### Document section

    Importantly, the Table Mountain Group contains evidence that South Africa was a refugium for the Late Ordovician Hirnantian biota in the aftermath of a global ice-age recorded in the strata of the Pakhuis and Cedarberg formations.

    The fossils of the Bokkeveld Group comprise the truly West Gondwanan endemic Malvinoxhosan biota that persisted at high polar latitudes during global hothouse conditions in the Devonian Period. Their rise and demise is closely linked to changes in environment that are recorded in these rocks as well as the overlying Witteberg Group.

    Fieldtrip leader: Cameron Penn-Clarke


  2. Devonian Ecosystems Fieldtrip (fly to Gqeberha)


    Diverse biota from both the early and late Devonian strata of the Eastern Cape reveal an unexpected abundant continental biota, considering their extremely high palaeolatitude. Whilst strata of the uppermost Table Mountain Group have one of the most diverse known Lochkovian floras, Famennian strata of the Witpoort Formation of the Witteberg group present an equally rich floral diversity, including for example southern Africa’s earliest (Archaeopteris) tees.

    The Waterloo Farm lagerstatte combines flora and terrestrial invertebrate remains, as well as the only comprehensive vertebrate biota from southern Gondwana, including tetrapods. Exceptional soft tissue preservation at the site manifests in, for example, the most complete known growth series of a palaeozoic lamprey species.

    The geological context of the above sites will be examined, as well as the Bokkeveld marine invertebrate locality. The fieldtrip will end up at the Devonian Ecosystems Project lab and gallery in Makhanda to view the displays of Waterloo Farm material and temporary displays of early Devonian material.

    Fieldtrip leader: Rob Gess


  3. Karoo Basin


    This trip will take you on a transect through 110 million years of continental sedimentation in the Karoo Basin characterised by progressive aridification punctuated by glaciations, tectonic pulses, volcanic outpourings.

    The tour leaders will demonstrate how these changes affected the continental vertebrate communities as they walk participants through Carboniferous glacio-marine beds, Permian floodplains and well known terrestrial P/T and T/J boundary sections. Emphasis on 3-dimensional outcrops that demonstrate changes in fluvial style from low- to high- sinuosity meandering rivers in the Lower Beaufort through the braidplains of the Katberg and Molteno Formations, and the volcanically influenced ephemeral streams and aeolianites of the Elliot and Clarens formations finally flooded by the Drakensberg basalts.

    Geological highlights include spectacular crevasse splay palaeosurfaces with tetrapod tracks, cliff section exposures of a variety of channel forms some with uranium mineralization, hunting for mammallike reptile and dinosaur fossils, palaeosols of wet, dry and loessic floodplains and two transects through the Cape Fold Belt.

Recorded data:
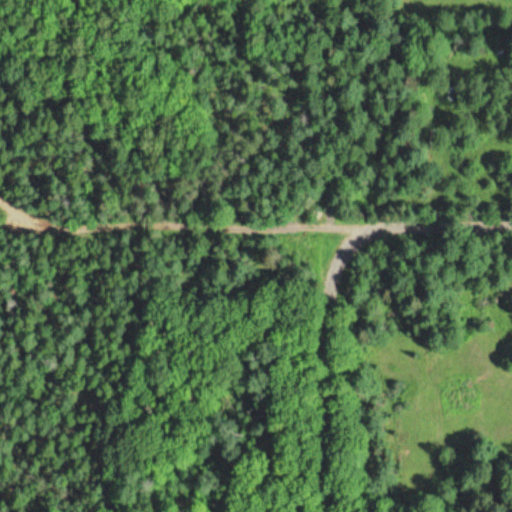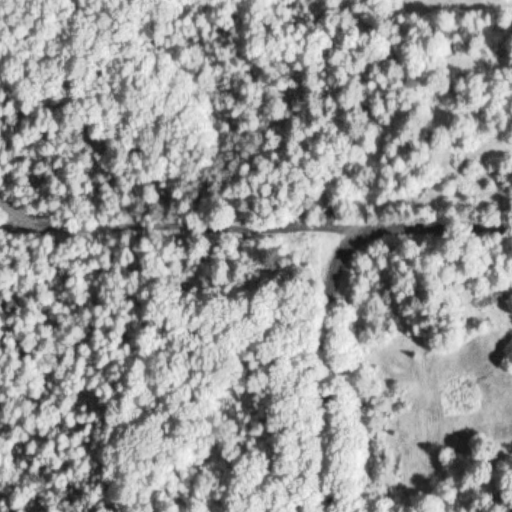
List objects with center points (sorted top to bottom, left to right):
road: (333, 294)
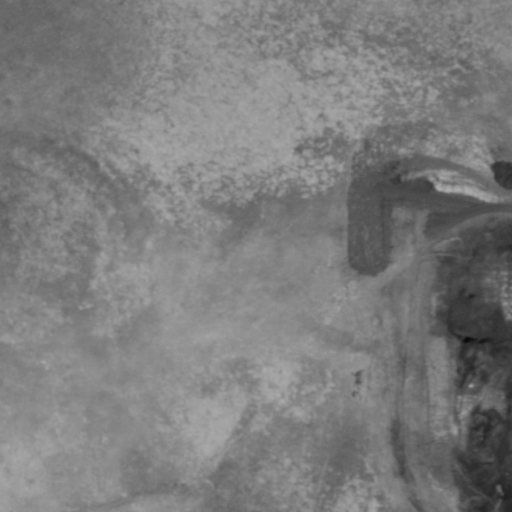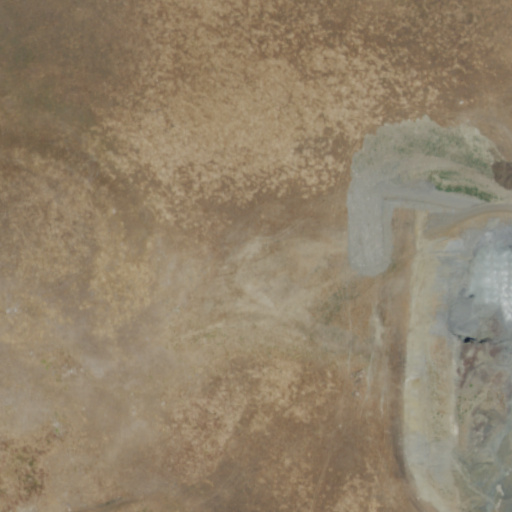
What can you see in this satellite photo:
quarry: (462, 373)
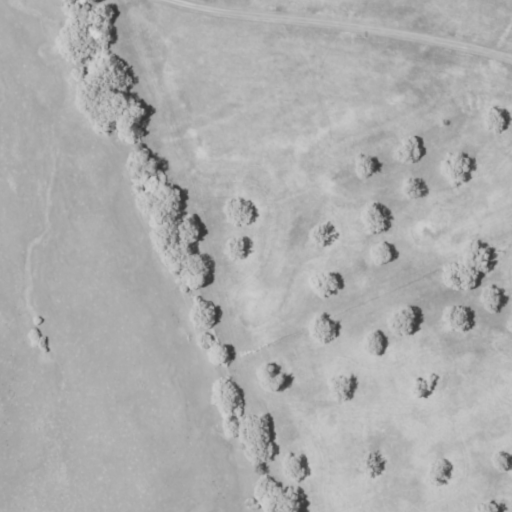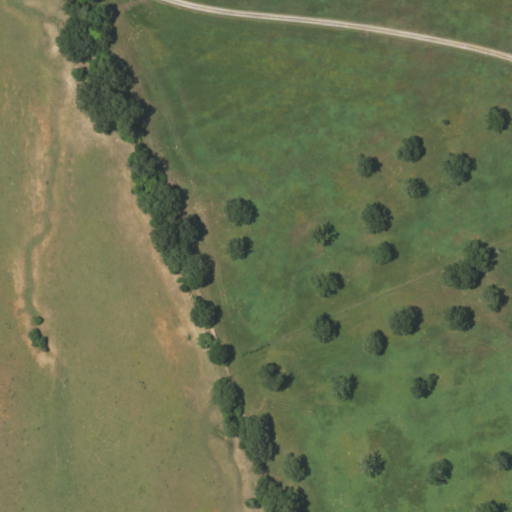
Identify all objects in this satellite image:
road: (342, 24)
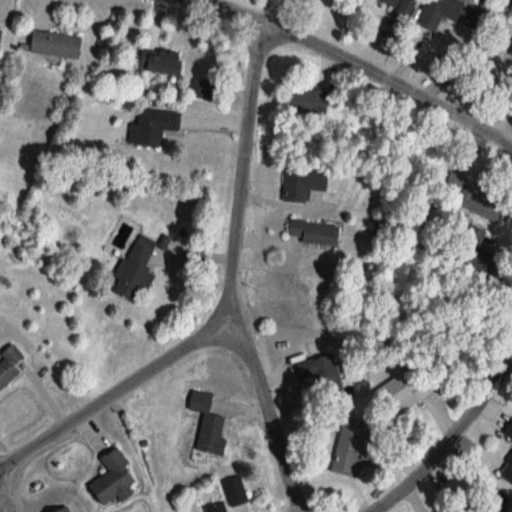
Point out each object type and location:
building: (389, 5)
building: (430, 13)
building: (50, 46)
building: (508, 49)
building: (153, 62)
building: (193, 89)
building: (298, 100)
building: (147, 127)
road: (239, 168)
building: (297, 184)
building: (472, 199)
building: (308, 233)
building: (468, 246)
building: (131, 268)
road: (511, 325)
building: (7, 362)
building: (307, 368)
building: (398, 391)
road: (111, 392)
building: (204, 424)
building: (349, 452)
building: (506, 455)
building: (107, 479)
building: (231, 491)
road: (2, 507)
building: (212, 507)
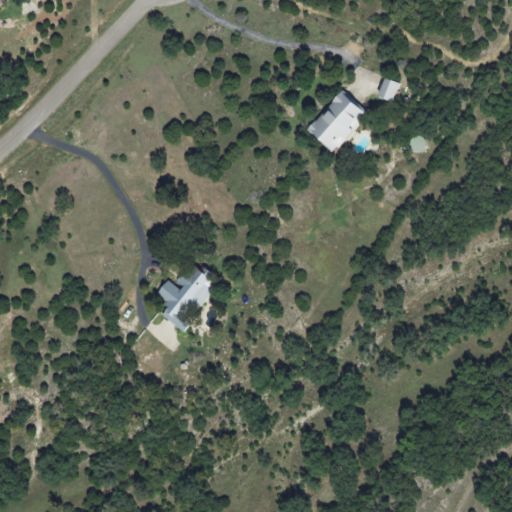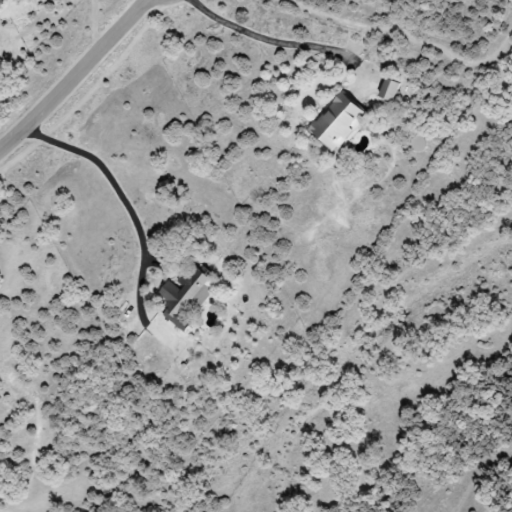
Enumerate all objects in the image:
building: (0, 1)
road: (284, 39)
road: (75, 77)
building: (388, 90)
building: (336, 121)
road: (126, 198)
building: (186, 296)
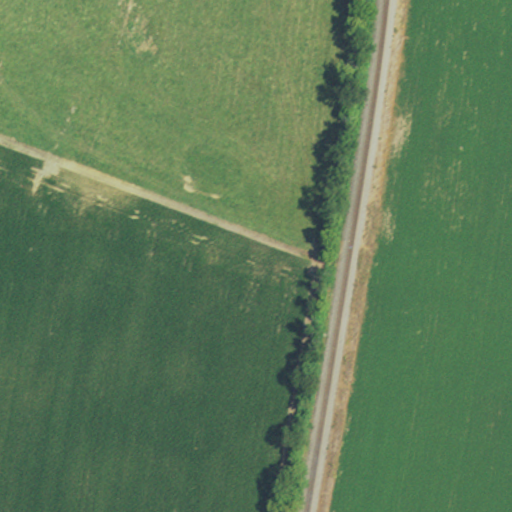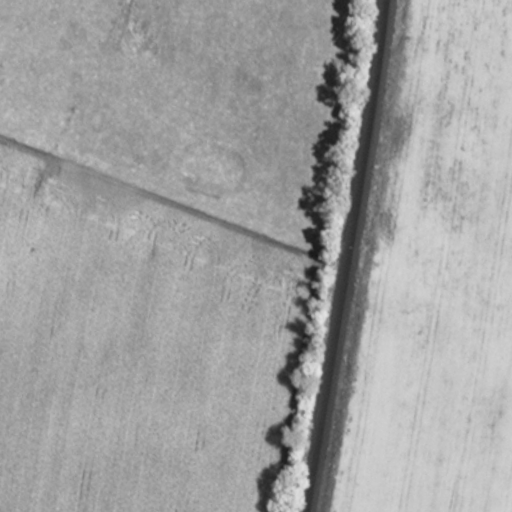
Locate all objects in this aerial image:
railway: (351, 256)
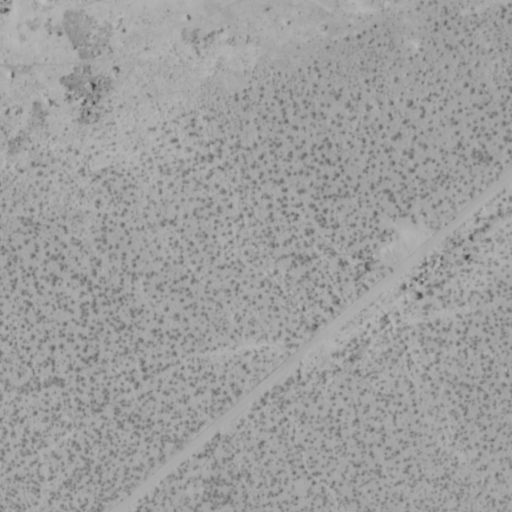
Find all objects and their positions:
road: (309, 342)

### Work instruction A
Decide whether each statement agrees with the fieldtrip descriptions, answering yes or no and quoting the deciding words: (i) The Devonian Ecosystems Fieldtrip finishes at a lab and gallery in Makhanda. (ii) The Karoo Basin trip spans 200 million years of continental sedimentation. (iii) The Malvinoxhosan biota persisted at low tropical latitudes.
### Work instruction B
Answer these questions from the fieldtrip descriptions:
(i) In which formations is the global ice age recorded?
(ii) Who leads the Devonian Ecosystems Fieldtrip?
(iii) How many transects through the Cape Fold Belt does the Karoo Basin trip include?

### Response A
(i) Yes: "The fieldtrip will end up at the Devonian Ecosystems Project lab and gallery in Makhanda"
(ii) No: "a transect through 110 million years of continental sedimentation in the Karoo Basin"
(iii) No: "persisted at high polar latitudes during global hothouse conditions in the Devonian Period"

### Response B
(i) The Pakhuis and Cedarberg formations.
(ii) Rob Gess.
(iii) Two.